Hawking était attendu comme un prophète depuis qu’il avait déclaré qu’en aboutissant dans la quête de l’équation universelle, on connaîtrait la pensée de Dieu. On comprend la déception de tous ces archevêques et autres imams ou cardinaux. Cela dit, la science n’a pas encore livré toutes ses surprises et pour ma part, je vois dans cette controverse et dans le livre final de Hawking l’achèvement de la physique moderne. Alors que déjà, si on scrute les spéculations d’un Eric Verlinde, un nouvel âge se prépare et cette fois, la métaphysique et la philosophie de haute voltige vont entrer dans la danse des connaissances.

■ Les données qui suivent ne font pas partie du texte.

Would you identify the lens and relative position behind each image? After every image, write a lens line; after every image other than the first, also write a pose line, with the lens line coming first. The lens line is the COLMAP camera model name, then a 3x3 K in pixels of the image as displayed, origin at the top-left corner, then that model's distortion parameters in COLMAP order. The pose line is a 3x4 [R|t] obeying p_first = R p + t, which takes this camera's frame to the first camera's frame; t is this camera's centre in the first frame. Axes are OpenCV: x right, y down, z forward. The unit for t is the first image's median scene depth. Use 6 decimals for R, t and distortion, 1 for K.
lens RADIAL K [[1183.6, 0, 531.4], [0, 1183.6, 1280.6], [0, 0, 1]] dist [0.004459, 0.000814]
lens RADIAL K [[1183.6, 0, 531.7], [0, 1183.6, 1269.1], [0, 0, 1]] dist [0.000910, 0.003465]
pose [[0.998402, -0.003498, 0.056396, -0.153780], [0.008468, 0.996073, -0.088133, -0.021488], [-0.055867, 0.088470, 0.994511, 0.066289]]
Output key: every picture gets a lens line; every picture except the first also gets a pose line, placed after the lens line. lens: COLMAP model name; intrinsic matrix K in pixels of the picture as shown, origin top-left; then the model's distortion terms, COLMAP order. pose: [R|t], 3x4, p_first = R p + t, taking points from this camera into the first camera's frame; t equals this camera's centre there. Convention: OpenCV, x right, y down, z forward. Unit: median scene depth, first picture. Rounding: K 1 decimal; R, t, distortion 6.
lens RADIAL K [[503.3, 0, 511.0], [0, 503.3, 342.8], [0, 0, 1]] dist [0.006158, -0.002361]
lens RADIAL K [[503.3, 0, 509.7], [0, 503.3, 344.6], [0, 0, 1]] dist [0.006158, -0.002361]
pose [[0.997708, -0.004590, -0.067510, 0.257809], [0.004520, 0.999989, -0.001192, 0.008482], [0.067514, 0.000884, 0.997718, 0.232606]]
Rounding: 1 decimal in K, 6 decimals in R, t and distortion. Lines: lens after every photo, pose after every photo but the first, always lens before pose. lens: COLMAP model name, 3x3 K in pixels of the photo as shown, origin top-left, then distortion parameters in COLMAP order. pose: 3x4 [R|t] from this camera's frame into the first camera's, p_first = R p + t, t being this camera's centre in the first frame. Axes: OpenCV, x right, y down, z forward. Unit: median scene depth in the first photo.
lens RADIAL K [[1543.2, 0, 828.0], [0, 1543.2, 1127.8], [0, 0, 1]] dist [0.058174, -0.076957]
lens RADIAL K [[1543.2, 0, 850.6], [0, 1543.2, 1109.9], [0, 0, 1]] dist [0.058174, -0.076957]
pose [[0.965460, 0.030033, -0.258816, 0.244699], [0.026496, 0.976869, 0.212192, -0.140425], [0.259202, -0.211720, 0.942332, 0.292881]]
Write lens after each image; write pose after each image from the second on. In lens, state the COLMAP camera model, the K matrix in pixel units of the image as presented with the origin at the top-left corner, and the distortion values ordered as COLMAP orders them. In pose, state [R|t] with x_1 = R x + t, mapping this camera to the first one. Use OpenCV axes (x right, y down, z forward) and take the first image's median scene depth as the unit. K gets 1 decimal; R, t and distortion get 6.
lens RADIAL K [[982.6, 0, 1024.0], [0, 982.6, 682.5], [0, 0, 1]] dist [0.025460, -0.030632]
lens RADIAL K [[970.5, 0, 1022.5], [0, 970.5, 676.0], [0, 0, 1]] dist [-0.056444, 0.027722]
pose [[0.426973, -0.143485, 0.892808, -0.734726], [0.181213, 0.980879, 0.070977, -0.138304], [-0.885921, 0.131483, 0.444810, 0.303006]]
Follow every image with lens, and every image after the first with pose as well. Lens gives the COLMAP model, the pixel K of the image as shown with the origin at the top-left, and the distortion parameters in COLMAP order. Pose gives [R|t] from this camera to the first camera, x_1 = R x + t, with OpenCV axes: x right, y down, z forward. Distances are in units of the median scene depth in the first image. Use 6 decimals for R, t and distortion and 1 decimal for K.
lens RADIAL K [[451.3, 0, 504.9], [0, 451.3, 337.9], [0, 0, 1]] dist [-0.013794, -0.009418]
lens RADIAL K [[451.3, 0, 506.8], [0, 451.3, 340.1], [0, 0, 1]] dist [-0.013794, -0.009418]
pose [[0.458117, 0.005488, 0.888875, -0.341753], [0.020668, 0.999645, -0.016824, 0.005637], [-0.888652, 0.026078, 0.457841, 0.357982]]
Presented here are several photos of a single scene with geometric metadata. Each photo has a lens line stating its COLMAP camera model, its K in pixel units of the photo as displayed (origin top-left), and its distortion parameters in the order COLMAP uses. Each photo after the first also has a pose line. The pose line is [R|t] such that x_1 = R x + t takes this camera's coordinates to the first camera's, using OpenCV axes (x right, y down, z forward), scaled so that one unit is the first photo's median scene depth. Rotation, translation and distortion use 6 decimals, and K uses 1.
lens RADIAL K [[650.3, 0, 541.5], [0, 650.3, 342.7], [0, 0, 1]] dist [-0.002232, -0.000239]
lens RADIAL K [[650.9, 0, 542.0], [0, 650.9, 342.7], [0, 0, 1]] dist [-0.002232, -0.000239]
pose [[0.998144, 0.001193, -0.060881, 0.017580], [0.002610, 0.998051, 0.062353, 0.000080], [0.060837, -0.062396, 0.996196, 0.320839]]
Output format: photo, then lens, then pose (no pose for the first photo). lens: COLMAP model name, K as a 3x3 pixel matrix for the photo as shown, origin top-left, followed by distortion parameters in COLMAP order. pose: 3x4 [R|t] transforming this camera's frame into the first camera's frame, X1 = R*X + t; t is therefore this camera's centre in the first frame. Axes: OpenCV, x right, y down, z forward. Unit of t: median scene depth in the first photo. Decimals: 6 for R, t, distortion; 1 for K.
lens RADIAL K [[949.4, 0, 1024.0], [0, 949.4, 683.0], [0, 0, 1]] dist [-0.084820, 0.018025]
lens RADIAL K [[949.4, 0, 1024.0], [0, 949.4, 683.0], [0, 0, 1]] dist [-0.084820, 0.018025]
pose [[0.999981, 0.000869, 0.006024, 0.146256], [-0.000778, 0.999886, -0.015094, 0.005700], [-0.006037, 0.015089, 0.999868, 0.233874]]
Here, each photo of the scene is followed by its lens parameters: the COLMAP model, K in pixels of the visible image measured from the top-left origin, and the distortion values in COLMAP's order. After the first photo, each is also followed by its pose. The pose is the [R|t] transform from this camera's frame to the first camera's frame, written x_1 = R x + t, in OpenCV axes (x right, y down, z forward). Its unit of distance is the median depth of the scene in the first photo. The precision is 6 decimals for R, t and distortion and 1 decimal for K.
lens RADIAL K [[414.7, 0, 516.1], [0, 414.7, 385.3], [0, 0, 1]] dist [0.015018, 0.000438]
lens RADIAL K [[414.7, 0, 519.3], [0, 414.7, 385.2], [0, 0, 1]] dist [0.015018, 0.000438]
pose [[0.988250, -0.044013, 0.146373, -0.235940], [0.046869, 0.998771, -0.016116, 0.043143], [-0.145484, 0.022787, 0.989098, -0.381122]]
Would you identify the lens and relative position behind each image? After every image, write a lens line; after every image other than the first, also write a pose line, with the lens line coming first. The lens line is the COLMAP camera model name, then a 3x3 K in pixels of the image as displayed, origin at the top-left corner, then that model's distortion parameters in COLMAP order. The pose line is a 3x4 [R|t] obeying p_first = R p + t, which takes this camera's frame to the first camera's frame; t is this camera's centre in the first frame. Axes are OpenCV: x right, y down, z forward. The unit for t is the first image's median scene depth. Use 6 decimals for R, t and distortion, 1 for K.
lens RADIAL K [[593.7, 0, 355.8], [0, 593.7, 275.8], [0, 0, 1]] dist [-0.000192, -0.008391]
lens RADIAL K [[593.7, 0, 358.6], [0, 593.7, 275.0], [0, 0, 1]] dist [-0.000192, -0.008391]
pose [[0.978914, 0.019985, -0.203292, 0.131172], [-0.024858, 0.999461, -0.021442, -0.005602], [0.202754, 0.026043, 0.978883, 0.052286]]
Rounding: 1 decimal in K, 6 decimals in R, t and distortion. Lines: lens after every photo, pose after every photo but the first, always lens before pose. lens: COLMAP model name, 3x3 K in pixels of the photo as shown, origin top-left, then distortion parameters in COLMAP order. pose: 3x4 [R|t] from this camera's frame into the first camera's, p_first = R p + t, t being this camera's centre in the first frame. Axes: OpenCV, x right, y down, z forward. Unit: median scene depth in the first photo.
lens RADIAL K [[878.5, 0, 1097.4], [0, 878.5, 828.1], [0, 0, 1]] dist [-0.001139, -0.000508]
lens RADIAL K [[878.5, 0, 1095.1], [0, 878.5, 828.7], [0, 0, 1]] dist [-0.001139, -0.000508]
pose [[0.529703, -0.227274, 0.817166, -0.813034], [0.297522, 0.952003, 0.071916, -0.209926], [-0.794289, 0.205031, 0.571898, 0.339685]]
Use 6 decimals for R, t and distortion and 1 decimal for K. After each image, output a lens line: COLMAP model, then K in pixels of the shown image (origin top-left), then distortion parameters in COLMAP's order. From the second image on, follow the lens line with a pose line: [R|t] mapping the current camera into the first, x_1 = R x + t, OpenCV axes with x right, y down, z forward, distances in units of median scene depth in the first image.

Et Dieu dan tout ça ? Eh bien sur ce sujet, on aura sans doute des surprises. On s’apercevra que le Dieu des religions présente quelques traits heuristiques mais pèche par défaut ontologique ainsi que théo-logique. Bref, le grand problème de la théologie, c’est qu’elle part d’un Dieu préconçu par une théologie dépassée et cherche à tout prix à le maintenir alors que la démarche théologique devrait être une démarche gnostique, cherchant la vérité. Dieu n’a pas à être prouvé, il est au-delà de toute preuve. On peut s’amuser à le rencontrer, ou du moins à entrer en relation avec une altérité irréductible à la nature et à l’homme, une altérité qui soit une sorte de complément, non pas d’objet mais de sujet. Bref, entrons dans la danse, osons dire que l’univers est une « mécréation » que seuls les mécréants peuvent comprendre et que les bigots aillent au diable. Dieu est avant tout un grand humoriste.